Die Schuldenbremse als Instrument lässt noch einen Spielraum von 0,35 Prozent des Bruttoinlandsprodukts für die Neuverschuldung zu.
Der zentrale Unterschied: Während die Schuldenbremse im Grundgesetz geregelt ist, gilt die „Schwarze Null“ nur als politische Richtlinie. Seit Deutschland unter Finanzminister Wolfgang Schäuble 2014 das erste Mal einen ausgeglichenen Haushalt erreichte, hielt man an der Regel fest. Nur während der Corona-Pandemie wich man von der „Schwarzen Null“ ab.
Ja. In Artikel 109 des Grundgesetzes heißt es, dass Bund und Länder „Regelungen der Auswirkungen einer von der Normallage abweichenden konjunkturellen Entwicklung“ vorsehen könnten. Dies ist auch möglich bei „Naturkatastrophen oder außergewöhnlichen Notsituationen, die sich der Kontrolle des Staates entziehen und die staatliche Finanzlage erheblich beeinträchtigen“.

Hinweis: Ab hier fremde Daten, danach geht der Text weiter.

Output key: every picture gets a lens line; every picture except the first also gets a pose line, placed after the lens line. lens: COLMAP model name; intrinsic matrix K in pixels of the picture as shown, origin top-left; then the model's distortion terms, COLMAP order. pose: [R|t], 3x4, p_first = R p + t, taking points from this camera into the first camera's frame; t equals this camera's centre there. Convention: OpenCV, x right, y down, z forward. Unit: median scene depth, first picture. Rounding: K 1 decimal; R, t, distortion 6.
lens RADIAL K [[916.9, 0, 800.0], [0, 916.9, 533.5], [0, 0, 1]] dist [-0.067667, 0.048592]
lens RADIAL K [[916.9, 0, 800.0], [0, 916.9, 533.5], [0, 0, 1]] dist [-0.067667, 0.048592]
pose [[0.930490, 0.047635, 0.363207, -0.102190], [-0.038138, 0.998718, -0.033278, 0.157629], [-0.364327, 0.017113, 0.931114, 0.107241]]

Im Klartext bedeutet das: Der Bund darf sich über den Normalfall von 0,35 Prozent des BIP hinaus verschulden – wenn die Situation es erfordert. In der Corona-Krise wurde von dieser Ausnahmeregel Gebrauch gemacht. Für die Bundesländer regeln jeweils eigene Landesgesetze die Details.
Eine Umwidmung von Krisenkrediten, wie es die Bundesregierung im Haushalt 2021 getan hat, ist laut dem Bundesverfassungsgericht aber nicht erlaubt. Die 60 Milliarden Euro waren genehmigt worden, um die Folgen der Corona-Pandemie zu bewältigen. Sie sollten nach dem Willen der Ampelkoalition aber für Klimaschutz und die Modernisierung der Wirtschaft eingesetzt werden. Dass diese im Klima- und Transformationsfonds seit dem Urteil des Bundesverfassungsgerichts nicht mehr zur Verfügung stehen, liegt daher auch an der Schuldenbremse.

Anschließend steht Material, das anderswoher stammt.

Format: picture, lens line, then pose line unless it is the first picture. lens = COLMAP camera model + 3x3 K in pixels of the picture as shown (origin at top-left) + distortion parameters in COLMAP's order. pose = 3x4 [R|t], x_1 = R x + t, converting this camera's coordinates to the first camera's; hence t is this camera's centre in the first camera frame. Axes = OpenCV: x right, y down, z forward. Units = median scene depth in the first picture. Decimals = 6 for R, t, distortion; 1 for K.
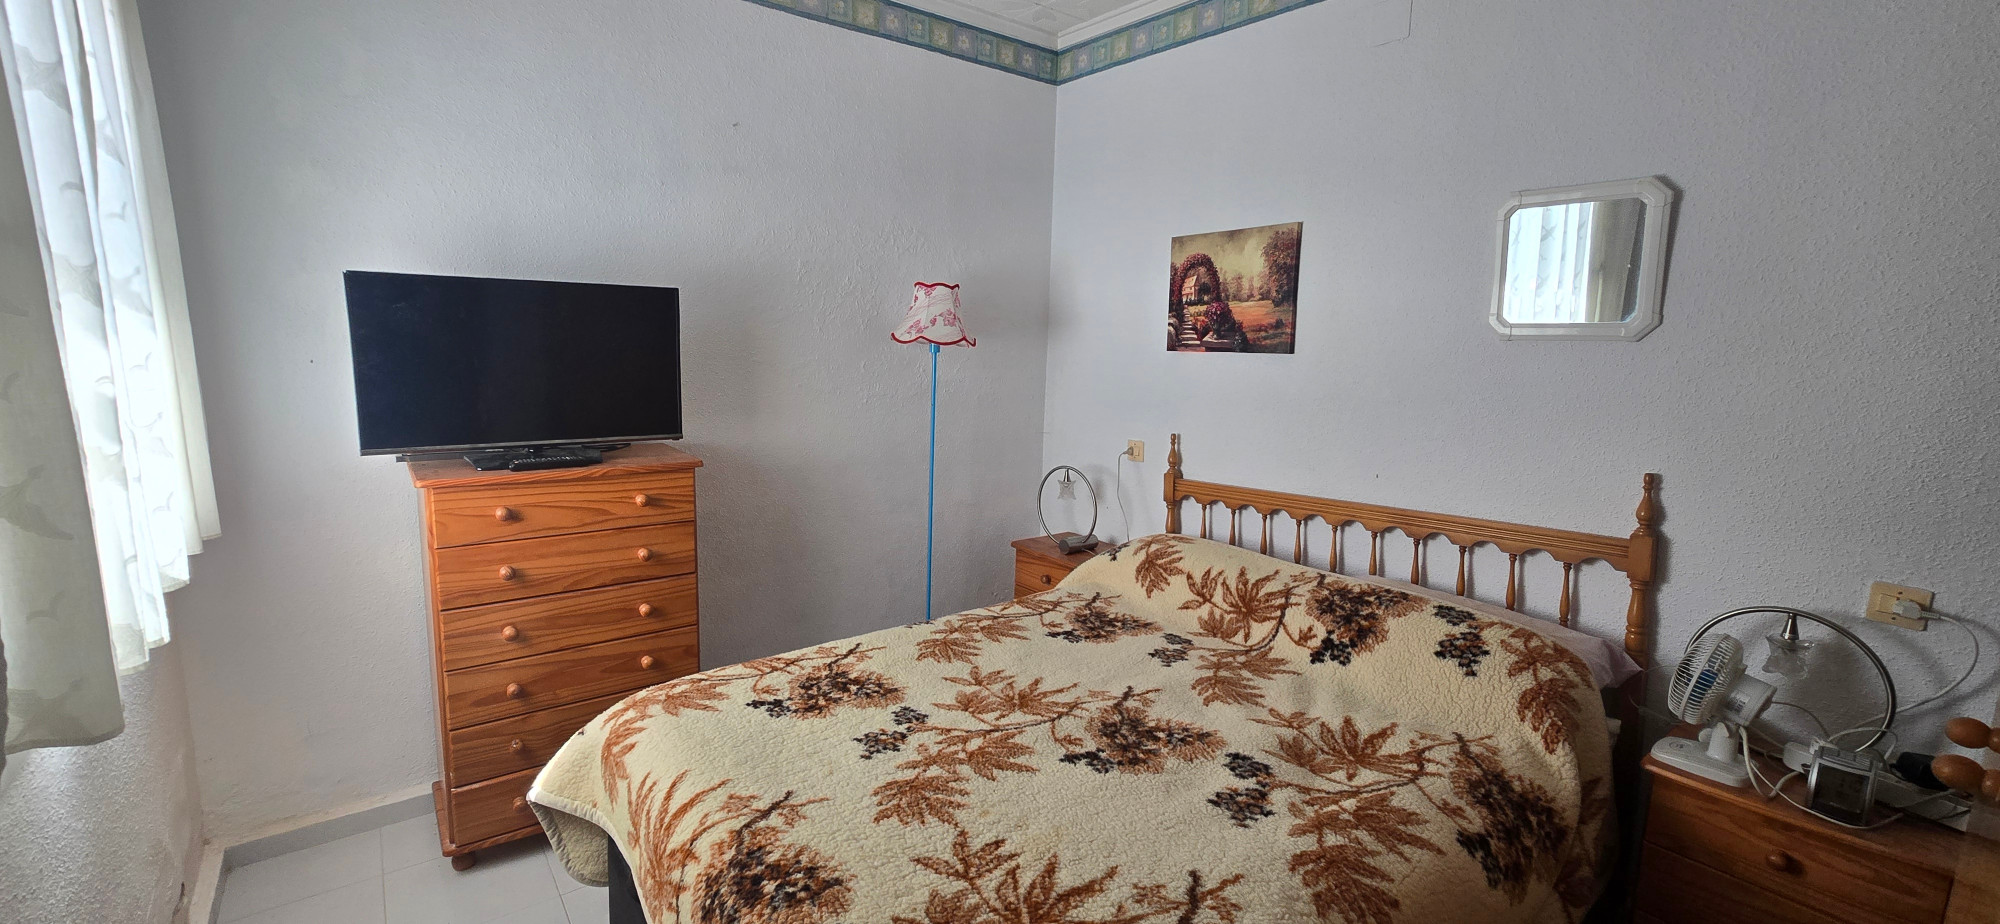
lens RADIAL K [[815.9, 0, 999.4], [0, 815.9, 452.5], [0, 0, 1]] dist [-0.002158, -0.000423]
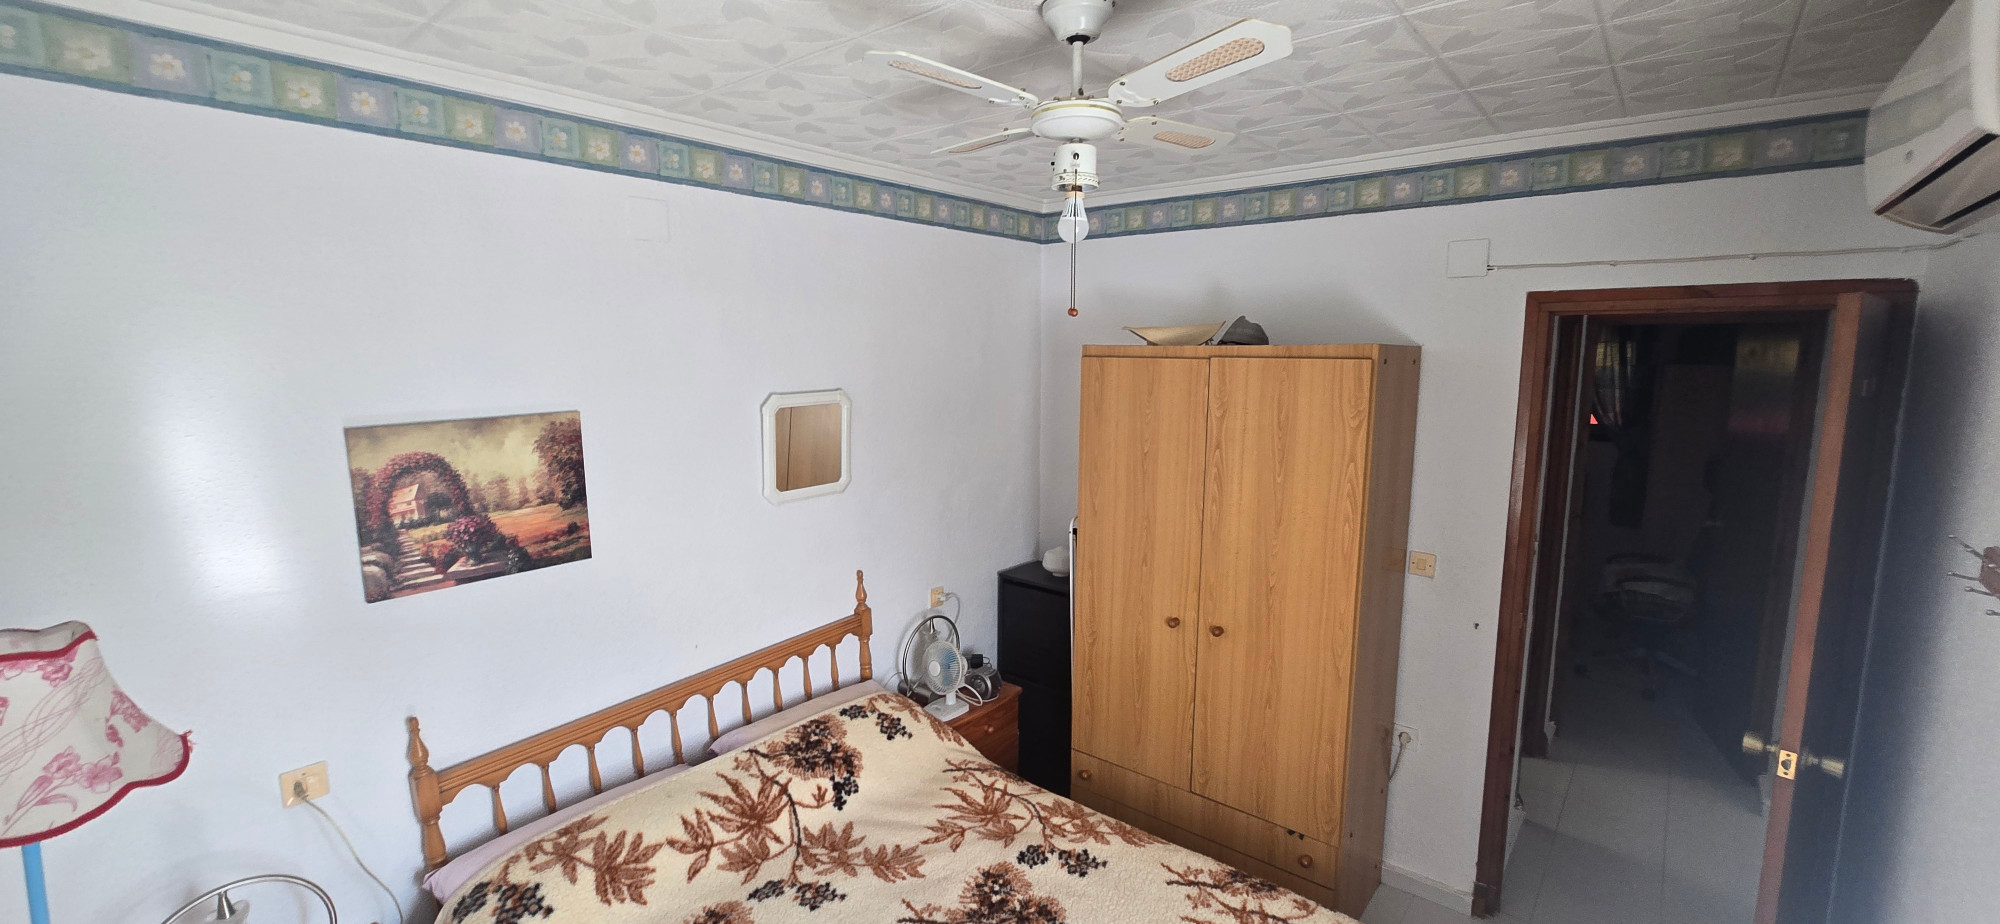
lens RADIAL K [[815.9, 0, 999.4], [0, 815.9, 452.5], [0, 0, 1]] dist [-0.002158, -0.000423]
pose [[-0.204510, -0.153701, 0.966722, -0.555952], [0.134479, 0.973820, 0.183278, -0.330064], [-0.969583, 0.167486, -0.178487, 0.708227]]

Die Mehrheit des Bundestags muss einer Aufhebung der Schuldenbremse zustimmen. Nötig dafür ist die sogenannte „Kanzlermehrheit“, also die Mehrheit der Mitglieder des Bundestages – und nicht nur die Mehrheit der bei der Abstimmung anwesenden Parlamentarier.
Nein, das ist nicht ohne Weiteres möglich. So heißt es in Artikel 115 des Grundgesetzes: „Der Beschluss ist mit einem Tilgungsplan zu verbinden.“ Um die Schuldenbremse abzuschaffen, oder dauerhaft außer Kraft zu setzen, muss die Regierung also erklären, wie sie die Kredite, die sie aufnimmt, wieder zurückzahlen will. Denn: „Die Rückführung der aufgenommenen Kredite hat binnen eines angemessenen Zeitraumes zu erfolgen.“
Darüber streiten sich Ökonomen, Politiker und Gewerkschaften. Die Gegner der Schuldenbremse führen vor allem das Argument an, dass Investitionen durch die Schuldenbremse verhindert werden. Verfechter der Schuldenbremse geben dagegen an, dass die Schuldenbremse für Generationengerechtigkeit sorgt. Denn eine hohe Staatsverschuldung würde die kommenden Generationen sehr belasten.
Ende Januar regte der Sachverständigenrat zur Begutachtung der gesamtwirtschaftlichen Entwicklung, besser bekannt als die „Wirtschaftsweisen“, eine Lockerung der Schuldenbremse an. Die Schuldenregel sei unnötig restriktiv, sagte Monika Schnitzer, die Vorsitzende.